▸ **TASK BRIEF**
Print every line below exactly. Skip the pictures.
________________________________________
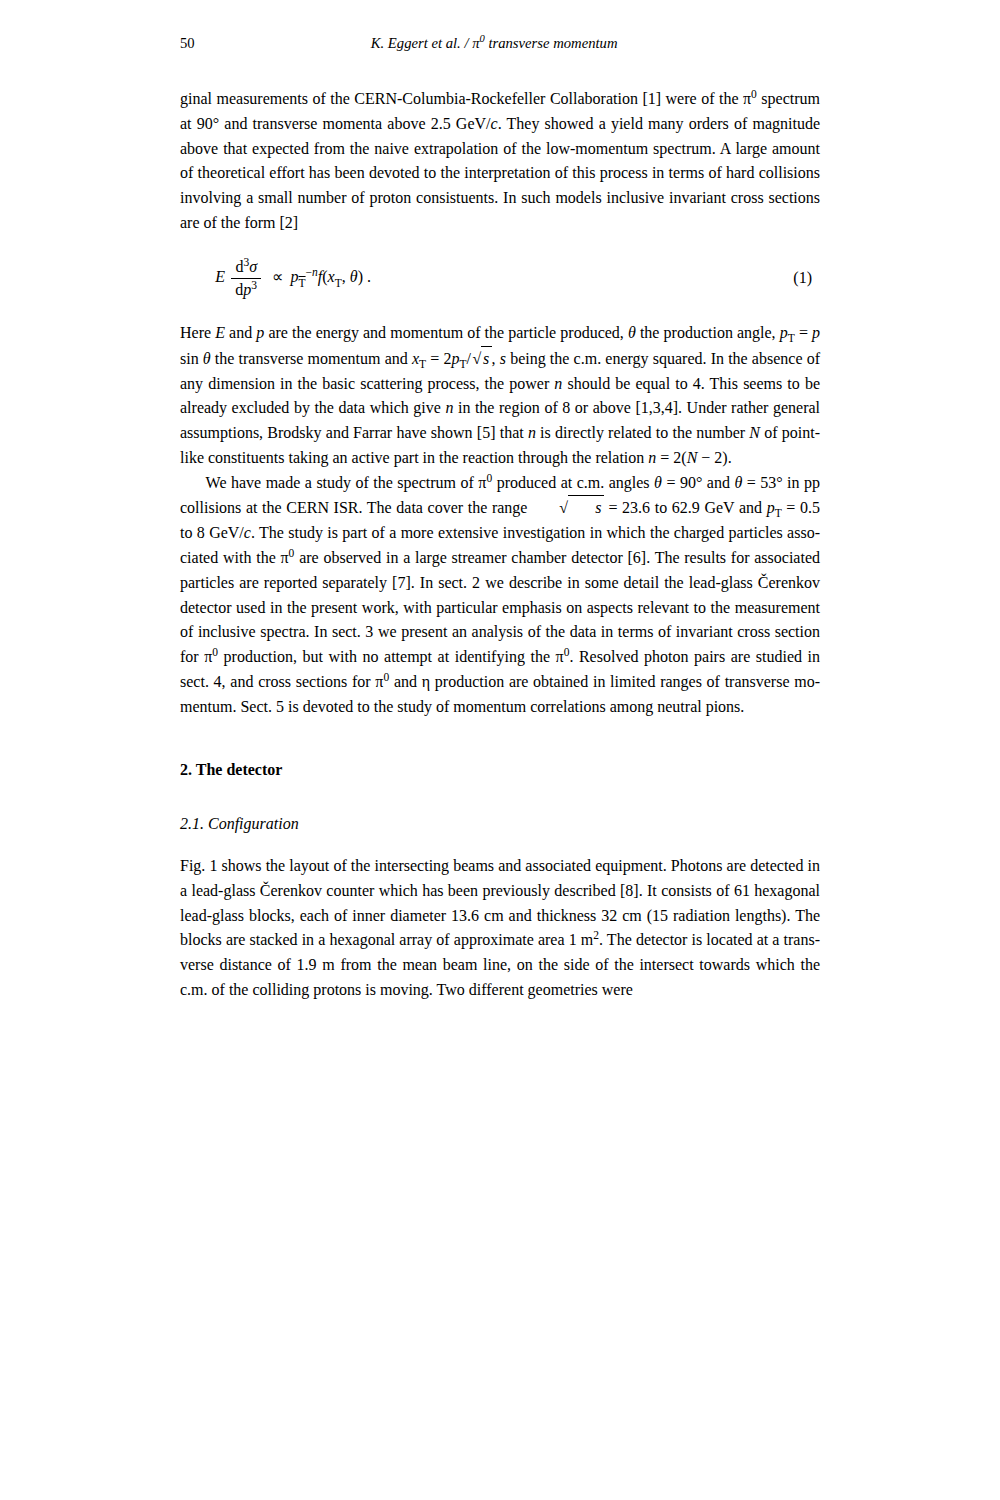50 K. Eggert et al. / π0 transverse momentum
ginal measurements of the CERN-Columbia-Rockefeller Collaboration [1] were of the π0 spectrum at 90° and transverse momenta above 2.5 GeV/c. They showed a yield many orders of magnitude above that expected from the naive extrapolation of the low-momentum spectrum. A large amount of theoretical effort has been devoted to the interpretation of this process in terms of hard collisions involving a small number of proton consistuents. In such models inclusive invariant cross sections are of the form [2]
E d3σ dp3 ∝ pT−nf(xT, θ) . (1)
Here E and p are the energy and momentum of the particle produced, θ the production angle, pT = p sin θ the transverse momentum and xT = 2pT/√s, s being the c.m. energy squared. In the absence of any dimension in the basic scattering process, the power n should be equal to 4. This seems to be already excluded by the data which give n in the region of 8 or above [1,3,4]. Under rather general assumptions, Brodsky and Farrar have shown [5] that n is directly related to the number N of point-like constituents taking an active part in the reaction through the relation n = 2(N − 2).
We have made a study of the spectrum of π0 produced at c.m. angles θ = 90° and θ = 53° in pp collisions at the CERN ISR. The data cover the range √s = 23.6 to 62.9 GeV and pT = 0.5 to 8 GeV/c. The study is part of a more extensive investigation in which the charged particles associated with the π0 are observed in a large streamer chamber detector [6]. The results for associated particles are reported separately [7]. In sect. 2 we describe in some detail the lead-glass Čerenkov detector used in the present work, with particular emphasis on aspects relevant to the measurement of inclusive spectra. In sect. 3 we present an analysis of the data in terms of invariant cross section for π0 production, but with no attempt at identifying the π0. Resolved photon pairs are studied in sect. 4, and cross sections for π0 and η production are obtained in limited ranges of transverse momentum. Sect. 5 is devoted to the study of momentum correlations among neutral pions.
2. The detector
2.1. Configuration
Fig. 1 shows the layout of the intersecting beams and associated equipment. Photons are detected in a lead-glass Čerenkov counter which has been previously described [8]. It consists of 61 hexagonal lead-glass blocks, each of inner diameter 13.6 cm and thickness 32 cm (15 radiation lengths). The blocks are stacked in a hexagonal array of approximate area 1 m2. The detector is located at a transverse distance of 1.9 m from the mean beam line, on the side of the intersect towards which the c.m. of the colliding protons is moving. Two different geometries were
________________________________________
▸ **OUTPUT**
50 K. Eggert et al. / π0 transverse momentum
ginal measurements of the CERN-Columbia-Rockefeller Collaboration [1] were of the π0 spectrum at 90° and transverse momenta above 2.5 GeV/c. They showed a yield many orders of magnitude above that expected from the naive extrapolation of the low-momentum spectrum. A large amount of theoretical effort has been devoted to the interpretation of this process in terms of hard collisions involving a small number of proton consistuents. In such models inclusive invariant cross sections are of the form [2]
E d3σ dp3 ∝ pT−nf(xT, θ) . (1)
Here E and p are the energy and momentum of the particle produced, θ the production angle, pT = p sin θ the transverse momentum and xT = 2pT/√s, s being the c.m. energy squared. In the absence of any dimension in the basic scattering process, the power n should be equal to 4. This seems to be already excluded by the data which give n in the region of 8 or above [1,3,4]. Under rather general assumptions, Brodsky and Farrar have shown [5] that n is directly related to the number N of point-like constituents taking an active part in the reaction through the relation n = 2(N − 2).
We have made a study of the spectrum of π0 produced at c.m. angles θ = 90° and θ = 53° in pp collisions at the CERN ISR. The data cover the range √s = 23.6 to 62.9 GeV and pT = 0.5 to 8 GeV/c. The study is part of a more extensive investigation in which the charged particles associated with the π0 are observed in a large streamer chamber detector [6]. The results for associated particles are reported separately [7]. In sect. 2 we describe in some detail the lead-glass Čerenkov detector used in the present work, with particular emphasis on aspects relevant to the measurement of inclusive spectra. In sect. 3 we present an analysis of the data in terms of invariant cross section for π0 production, but with no attempt at identifying the π0. Resolved photon pairs are studied in sect. 4, and cross sections for π0 and η production are obtained in limited ranges of transverse momentum. Sect. 5 is devoted to the study of momentum correlations among neutral pions.
2. The detector
2.1. Configuration
Fig. 1 shows the layout of the intersecting beams and associated equipment. Photons are detected in a lead-glass Čerenkov counter which has been previously described [8]. It consists of 61 hexagonal lead-glass blocks, each of inner diameter 13.6 cm and thickness 32 cm (15 radiation lengths). The blocks are stacked in a hexagonal array of approximate area 1 m2. The detector is located at a transverse distance of 1.9 m from the mean beam line, on the side of the intersect towards which the c.m. of the colliding protons is moving. Two different geometries were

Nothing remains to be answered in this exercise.